Karnuta Jaret M, Luu Bryan C, Haeberle Heather S, Saluan Paul M, Frangiamore Salvatore J, Stearns Kim L, Farrow Lutul D, Nwachukwu Benedict U, Verma Nikhil N, Makhni Eric C, Schickendantz Mark S, Ramkumar Prem N
Orthopaedic Machine Learning Laboratory, Cleveland Clinic, Cleveland, Ohio, USA.
Department of Orthopedic Surgery, Baylor College of Medicine, Houston, Texas, USA.
Orthop J Sports Med. 2020 Nov 11;8(11):2325967120963046. doi: 10.1177/2325967120963046. eCollection 2020 Nov.
Machine learning (ML) allows for the development of a predictive algorithm capable of imbibing historical data on a Major League Baseball (MLB) player to accurately project the player's future availability.
To determine the validity of an ML model in predicting the next-season injury risk and anatomic injury location for both position players and pitchers in the MLB.
Descriptive epidemiology study.
Using 4 online baseball databases, we compiled MLB player data, including age, performance metrics, and injury history.
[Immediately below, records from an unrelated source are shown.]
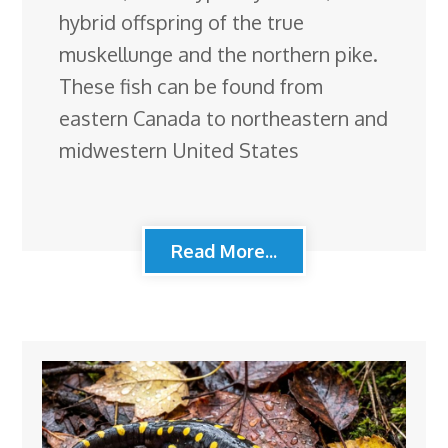
hybrid offspring of the true
muskellunge and the northern pike.
These fish can be found from
eastern Canada to northeastern and
midwestern United States
Read More...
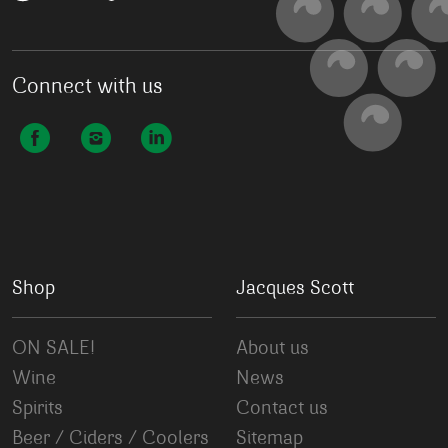
Connect with us
Shop
Jacques Scott
ON SALE!
About us
Wine
News
Spirits
Contact us
Beer / Ciders / Coolers
Sitemap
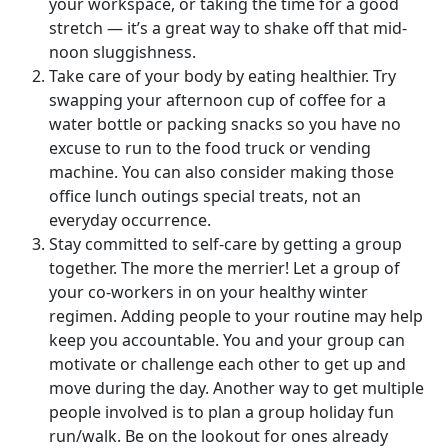
your workspace, or taking the time for a good
stretch — it’s a great way to shake off that mid-
noon sluggishness.
Take care of your body by eating healthier. Try
swapping your afternoon cup of coffee for a
water bottle or packing snacks so you have no
excuse to run to the food truck or vending
machine. You can also consider making those
office lunch outings special treats, not an
everyday occurrence.
Stay committed to self-care by getting a group
together. The more the merrier! Let a group of
your co-workers in on your healthy winter
regimen. Adding people to your routine may help
keep you accountable. You and your group can
motivate or challenge each other to get up and
move during the day. Another way to get multiple
people involved is to plan a group holiday fun
run/walk. Be on the lookout for ones already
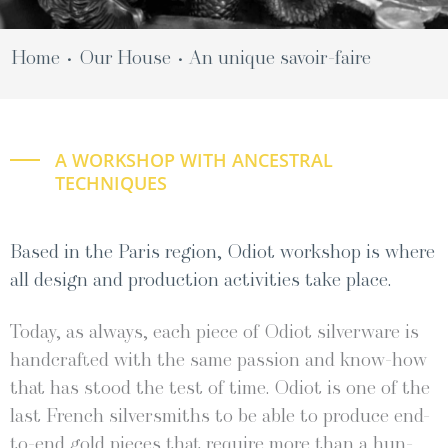
Home
Our House
An unique savoir-faire
•
•
A WORKSHOP WITH ANCESTRAL
TECHNIQUES
Based in the Paris region, Odiot workshop is where
all design and production activities take place.
Today, as always, each piece of Odi­ot sil­ver­ware is
hand­craft­ed with the same pas­sion and know-how
that has stood the test of time. Odi­ot is one of the
last French sil­ver­smiths to be able to pro­duce end-
to-end gold pieces that require more than a hun­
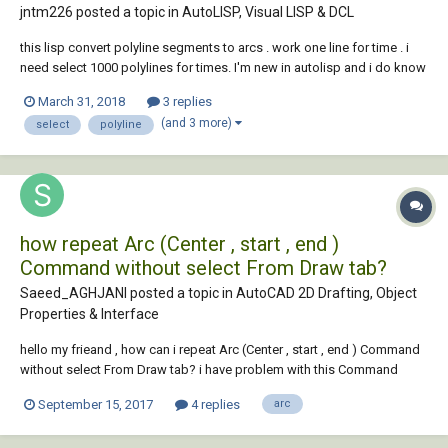
jntm226 posted a topic in
AutoLISP, Visual LISP & DCL
this lisp convert polyline segments to arcs . work one line for time . i
need select 1000 polylines for times. I'm new in autolisp and i do know
what change in the code : (defun c:lwsegs2arced ( / massoclst
March 31, 2018
3 replies
nthmassocsubst v^v unit _ilp doc lw enx gr enxb p1 p2 p3 b i n ) (vl-
(and 3 more)
select
polyline
load-com) (def...
how repeat Arc (Center , start , end )
Command without select From Draw tab?
Saeed_AGHJANI posted a topic in
AutoCAD 2D Drafting, Object
Properties & Interface
hello my frieand , how can i repeat Arc (Center , start , end ) Command
without select From Draw tab? i have problem with this Command
when i want to use Continuous, everytime i Should select again from
September 15, 2017
4 replies
arc
Draw Pannel of Home Tab for use again! ( i want to use this like move
command , for ex : selec...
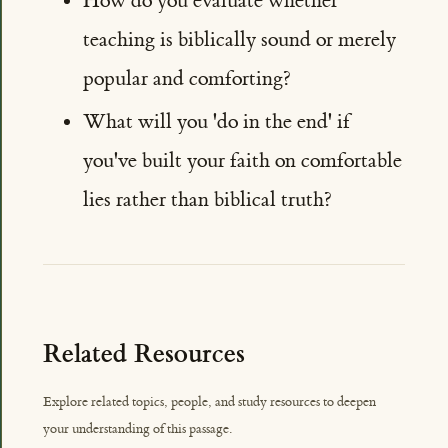
How do you evaluate whether
teaching is biblically sound or merely
popular and comforting?
What will you 'do in the end' if
you've built your faith on comfortable
lies rather than biblical truth?
Related Resources
Explore related topics, people, and study resources to deepen
your understanding of this passage.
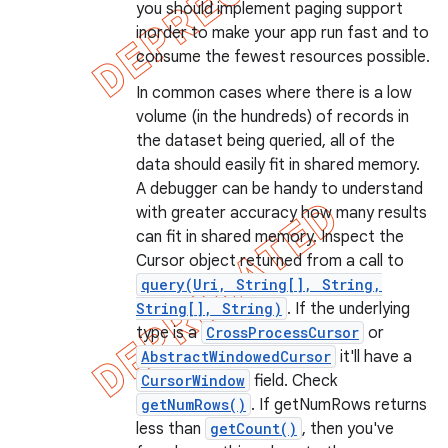
you should implement paging support
inorder to make your app run fast and to
consume the fewest resources possible.
In common cases where there is a low
volume (in the hundreds) of records in
the dataset being queried, all of the
data should easily fit in shared memory.
A debugger can be handy to understand
with greater accuracy how many results
can fit in shared memory. Inspect the
Cursor object returned from a call to
query(Uri, String[], String,
String[], String)
. If the underlying
type is a
CrossProcessCursor
or
AbstractWindowedCursor
it'll have a
CursorWindow
field. Check
getNumRows()
. If getNumRows returns
less than
getCount()
, then you've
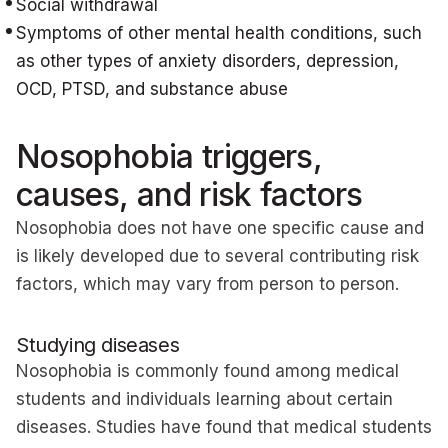
Social withdrawal
Symptoms of other mental health conditions, such
as other types of anxiety disorders, depression,
OCD, PTSD, and substance abuse
Nosophobia triggers,
causes, and risk factors
Nosophobia does not have one specific cause and
is likely developed due to several contributing risk
factors, which may vary from person to person.
Studying diseases
Nosophobia is commonly found among medical
students and individuals learning about certain
diseases. Studies have found that medical students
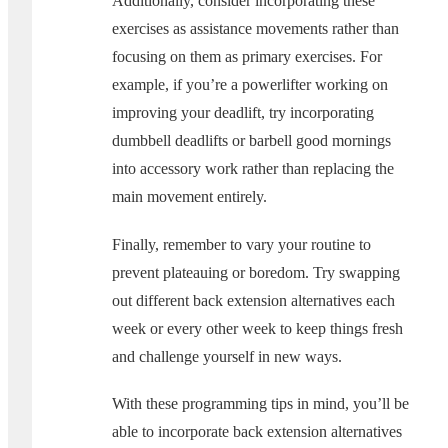
Additionally, consider incorporating these
exercises as assistance movements rather than
focusing on them as primary exercises. For
example, if you’re a powerlifter working on
improving your deadlift, try incorporating
dumbbell deadlifts or barbell good mornings
into accessory work rather than replacing the
main movement entirely.
Finally, remember to vary your routine to
prevent plateauing or boredom. Try swapping
out different back extension alternatives each
week or every other week to keep things fresh
and challenge yourself in new ways.
With these programming tips in mind, you’ll be
able to incorporate back extension alternatives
A total of 84 ML algorithms were developed. The output of each algorithm reported whether the player would sustain an injury the following season as well as the injury's anatomic site. The area under the receiver operating characteristic curve (AUC) primarily determined validation.
Player data were generated from 1931 position players and 1245 pitchers, with a mean follow-up of 4.40 years (13,982 player-years) between the years of 2000 and 2017. Injured players spent a total of 108,656 days on the disabled list, with a mean of 34.21 total days per player. The mean AUC for predicting next-season injuries was 0.76 among position players and 0.65 among pitchers using the top 3 ensemble classification. Back injuries had the highest AUC among both position players and pitchers, at 0.73. Advanced ML models outperformed logistic regression in 13 of 14 cases.
Advanced ML models generally outperformed logistic regression and demonstrated fair capability in predicting publicly reportable next-season injuries, including the anatomic region for position players, although not for pitchers.
机器学习(ML)有助于开发一种预测算法,该算法能够吸收美国职业棒球大联盟(MLB)球员的历史数据,以准确预测球员未来的上场情况。
确定ML模型在预测MLB中内野手和投手下赛季受伤风险及解剖学损伤部位方面的有效性。
描述性流行病学研究。
我们使用4个在线棒球数据库,汇编了MLB球员数据,包括年龄、表现指标和受伤史。共开发了84种ML算法。每种算法的输出报告了球员在下个赛季是否会受伤以及受伤的解剖部位。主要通过受试者操作特征曲线(AUC)下的面积来确定有效性。
球员数据来自1931名内野手和1245名投手,在2000年至2017年期间平均随访4.40年(13982球员年)。受伤球员在伤病名单上总共花费了108656天,平均每名球员总共34.21天。使用前3种集成分类方法,预测下赛季受伤情况的平均AUC在内野手中为0.76,在投手中为0.65。背部受伤在这两类球员中AUC最高,为0.73。在14个案例中的13个案例中,先进的ML模型优于逻辑回归。
先进的ML模型总体上优于逻辑回归,并且在预测公开报告的下赛季受伤情况方面表现出一定能力,包括内野手的解剖区域,但投手情况除外。